We all have these things we have to do and sometimes we forget they are not chores or obligations but they are there to provide a refuge amongst this storm we call life and in doing them life gets a little better.
Douglas Brady was a kind friend that I knew for a very short time and will remember forever. He died on August 11th 2012. Thank you Douglas.
I met Douglas a year ago when my best friend and I were traveling across the country. I was searching for a new home now I see I was also searching for a new me. I was hoping that if I got far enough away from the old me she could disappear and the new me would be able to bounce into a life she was meant to be living.
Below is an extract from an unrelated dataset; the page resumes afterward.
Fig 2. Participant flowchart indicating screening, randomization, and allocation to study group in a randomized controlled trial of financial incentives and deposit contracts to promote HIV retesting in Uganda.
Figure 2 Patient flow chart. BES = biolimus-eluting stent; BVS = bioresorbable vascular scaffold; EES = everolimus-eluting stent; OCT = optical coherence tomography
Our list of stops included Boulder, Denver, LA, Portland and Seattle. We felt our freedom on the open road and this summer’s only mission was picking where we wanted to land. We arrived at Douglas’s house one hot afternoon in July. A mutual friend had connected us and Douglas agreed to put us up for two nights. Douglas was on his way to go swimming in a nearby creek so we followed him. As we rode up the canyons, my friend and I talked about travel and cities we had visited and loved. Douglas talked about the way a place can speak to you. He was speaking our language, and we were thrilled. At the creek I touched the water with my toes and it was colder than anything I’d ever touched so I opted out. Douglas, on the other hand, basked in the water–sat right down in that cold clear water, a smile lighting up his entire face.
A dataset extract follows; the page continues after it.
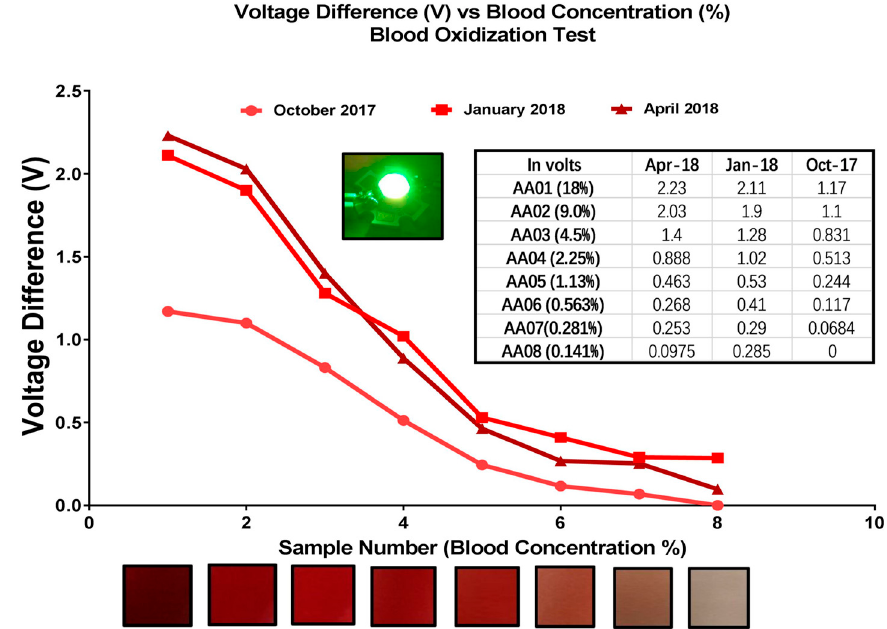
Figure 5. The blood concentration samples were kept for around one year were tested using Green Light Spectrum. Experimental results have shown that blood concentration samples more than 4.5 percent have a darker color, indicating that oxidization has occurred in the blood samples.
After just our first meal with Douglas, I was changed. He spoke with such wisdom and seemed so comfortable in his own skin. I made a wish in my own heart that I could catch even the tiniest bit of what he had. I was unaware of how severe my chronic restlessness was at that time. My heart was longing to be anywhere besides where I was. Douglas sat with us at dinner and he asked my friend about her upbringing. She’d had heart surgery as a child, something I had never heard her talk about in detail. Douglas acknowledged her story and the pain that it must have caused. It became clear the story had been told many times but the pain part hadn’t ever been acknowledged, ever. He said this must have been traumatizing as a child. He told her it was possible to heal this and it would take work but she could do it, we all could. I listened to him, not seeing that I too could take the healing route that would in fact force me to change. I could talk the talk, but when it came to the walking part I was clueless.
These conversations with Douglas sparked more conversations between me and my friend as we continued back on the road together. We spoke about our childhoods and began to see that it’s not just the unlucky ones who have had this pain but we all have and as adults it has forced us to build walls, form habits, and have scars that we didn’t think anyone could see. Douglas helped us see deeper–and lovingly but with a truth that we couldn’t turn our backs on.
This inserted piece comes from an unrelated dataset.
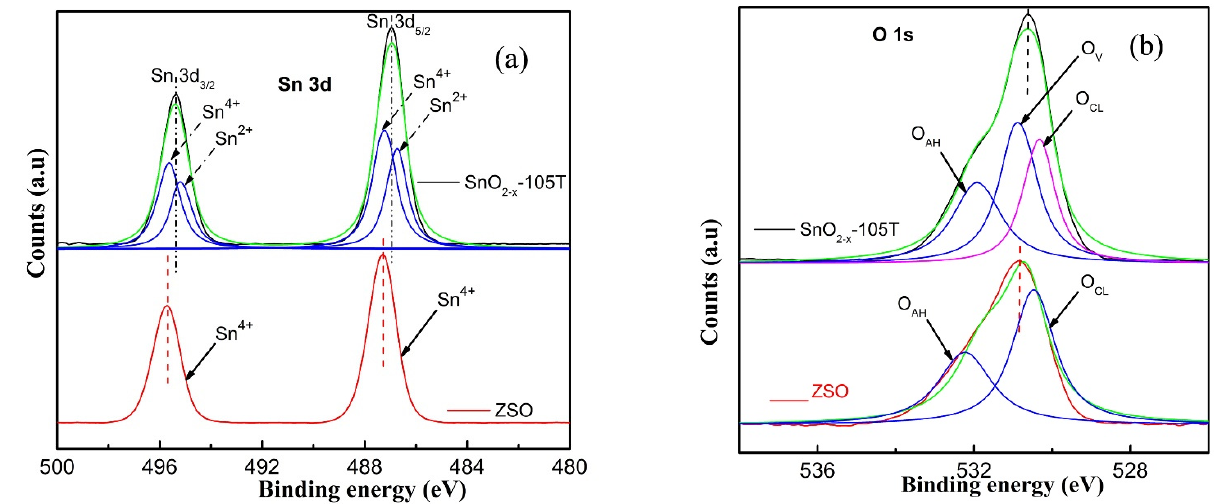
Figure 3. High resolution XPS spectra of the ZSO and SnO 2 − x -105T sample, ( a ) Sn 3d; ( b ) O 1s.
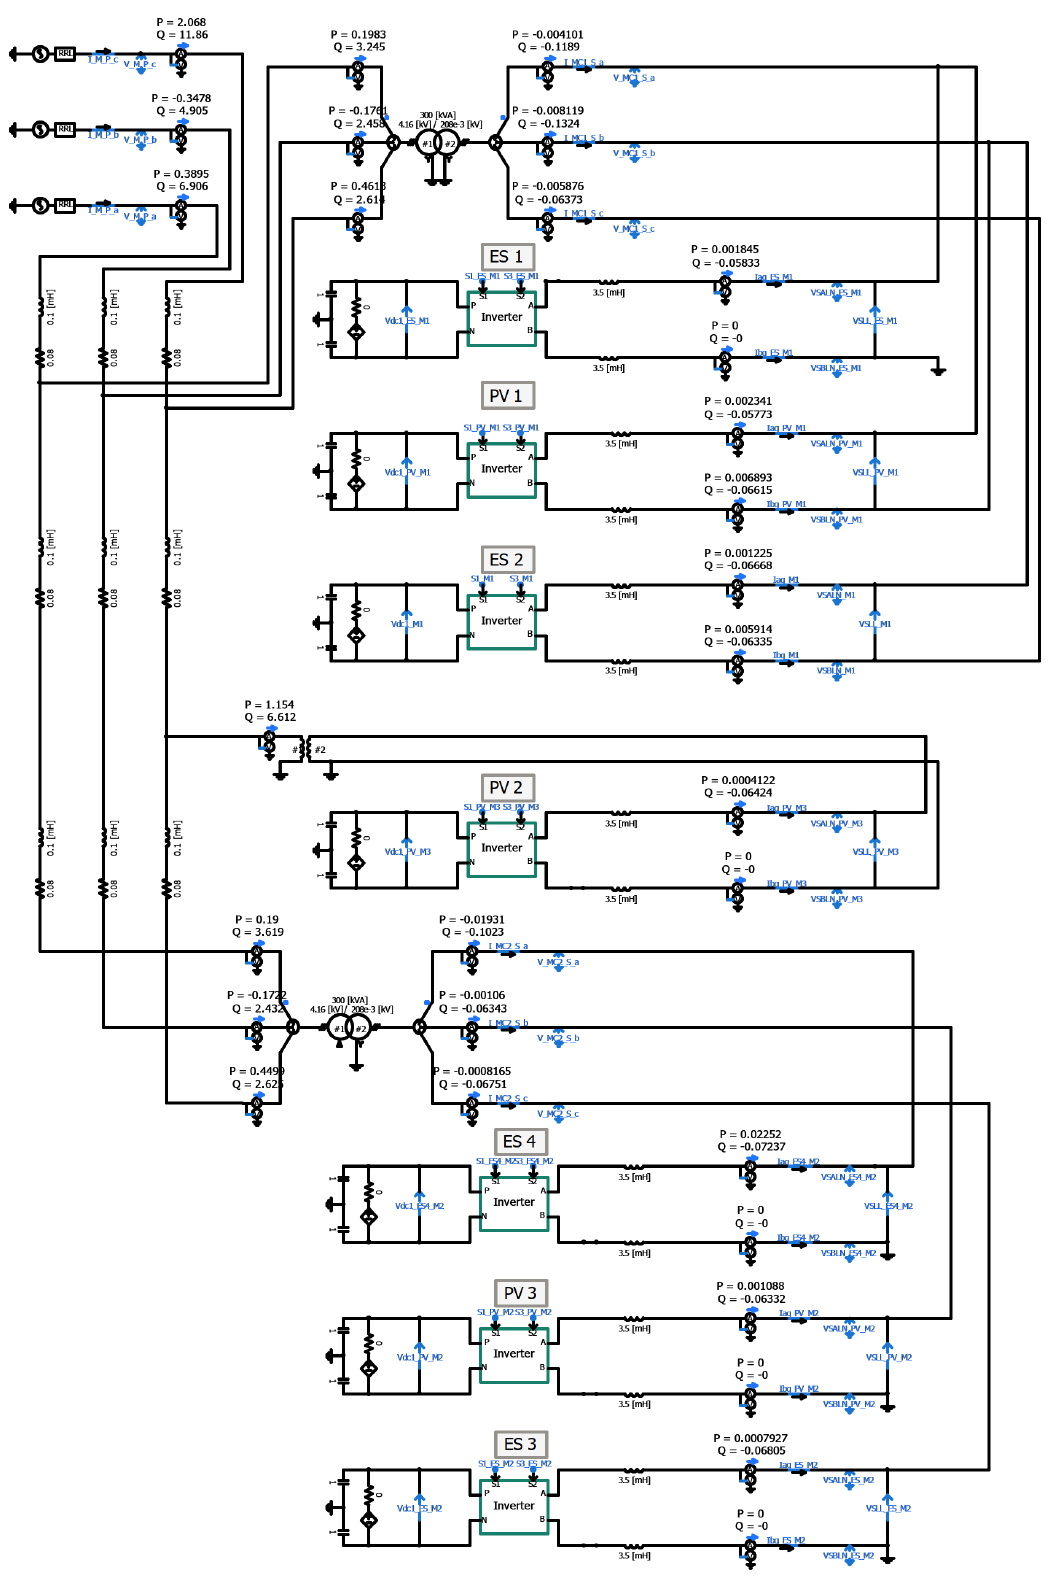
Figure 10. PSCAD model of the multimicrogrid systems. The multimeters display the initial active and reactive power flow (in kW and kvar) of the circuit with no power injection from PVs and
I continued to write to him as we traveled, letting him know where we were and what was calling us. We landed in Portland and began to set up our lives; it was challenging, and our friendship began to break down– until it didn’t seem repairable and we decided to let it go completely. I would write to Douglas about my challenges in relationship and how a part of me thought I was broken and I didn’t know how to be close to anyone. I’ll never forget the e-mail response from him–so simple and so clear: “These people are your teachers, Sam, that’s why they trigger you. You are here to learn.”
Life gives you gifts in all sizes and packages. Last summer meeting Douglas was the greatest gift two lost girls (with no idea they were lost) could have received. I am still a bit lost and maybe will always be in a sense–but souls like Douglas show me the right path, the one that gets me closer to finding my way again, closer and closer each day.